Compared to other nuclear supplier countries, the U.S. nuclear export control regime is more complex and less efficient, impeding the ability of US companies to engage in nuclear trade with willing partners [8]. Further restricting nuclear trade, on May 14th, 2024, President Biden signed a bill banning Russian uranium imports.

While this action may have been justified, it will have downstream effects on the cost and availability of nuclear fuel, particularly for some SMR designs that use more highly enriched fuel, for which Russia currently dominates the market. Finally, it must be noted that the deadlock on siting a US nuclear waste repository continues but poses little issue for near-term nuclear deployments. It is, however, a long-term necessity that Congress will have to address if and when nuclear deployments significantly ramp up.

Conclusion 

The regulatory and policy barriers discussed in this piece suggest a challenging road ahead for nuclear energy deployments. Many policy and advocacy organizations are working on them, but most only tinker at the margins, primarily asking for more funding or additional government authorities rather than addressing root causes with fundamental reforms.

What is more likely to produce results are structural changes that alter the incentive structures in positive ways. Examples include significantly reducing the NRC’s purview or drastically changing the way it regulates, along with substantially reforming NEPA to minimize the possibility of spurious legal challenges. These changes are far more politically challenging, but reformers should be ready if and when the Overton Window shifts.
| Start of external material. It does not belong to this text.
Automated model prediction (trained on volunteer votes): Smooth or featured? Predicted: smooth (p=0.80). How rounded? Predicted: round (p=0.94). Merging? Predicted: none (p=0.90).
Longer-term prospects for nuclear power—given its unique energy density and potential for supporting clean electrification of global power networks—are still strong. However, absent the reforms described above, near-term deployments will likely be modest, though that is far from guaranteed. Private sector actors who find ways to bypass existing regulatory barriers or develop innovative solutions that work despite them may yet prove rapid nuclear power expansion possible within the current system. 
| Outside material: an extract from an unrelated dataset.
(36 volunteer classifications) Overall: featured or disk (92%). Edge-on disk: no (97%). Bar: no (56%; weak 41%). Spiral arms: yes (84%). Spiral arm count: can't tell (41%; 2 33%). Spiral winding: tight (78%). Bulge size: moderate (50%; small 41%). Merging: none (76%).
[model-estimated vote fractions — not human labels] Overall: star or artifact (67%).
Jon-Michael Murray leads Murray Energy Consulting LLC and is the REPOWER Program at clean energy non-profit Terra Praxis, where he is responsible for driving forward the strategic vision and implementation of key REPOWER projects. Jon-Michael joined Terra Praxis from the Clean Air Task Force (CATF), where, as the Nuclear Policy Manager, he developed and advocated for policies to promote the development and deployment of advanced nuclear energy technologies in the United States and globally.

Prior to his time at CATF, Jon-Michael served as a Policy Fellow in the U.S. Department of Energy’s Office (DOE) of International Affairs, working on international climate and clean energy engagement, including in such fora as the Clean Energy Ministerial and UNFCCC’s Conference of the Parties. Jon-Michael also worked to promote U.S. trade and export competitiveness at the International Trade Administration (ITA), primarily working on ITA’s civil nuclear energy portfolio.  
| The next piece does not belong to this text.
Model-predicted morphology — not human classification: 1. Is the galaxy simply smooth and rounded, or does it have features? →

Formerly, Jon-Michael served as a nuclear operator in the U.S. Navy, stationed on an aircraft carrier out of Japan, after which he explored entrepreneurship and worked in the private sector in Thailand.

He received a master’s in International Public Policy from Johns Hopkins University, a master’s in Environmental Management from Yale University, and a Bachelor of Science in Nuclear Engineering Technology from Thomas Edison State University.


[2] I emphasize “commercial” here since most of these reactors are based on prototypes that were built and operated around the world in the early days of nuclear power.

[3] This type of framework has been referred to as technology-inclusive, risk-informed, and performance-based.

[5] Note that a handful of technologies have already begun licensing under existing rules.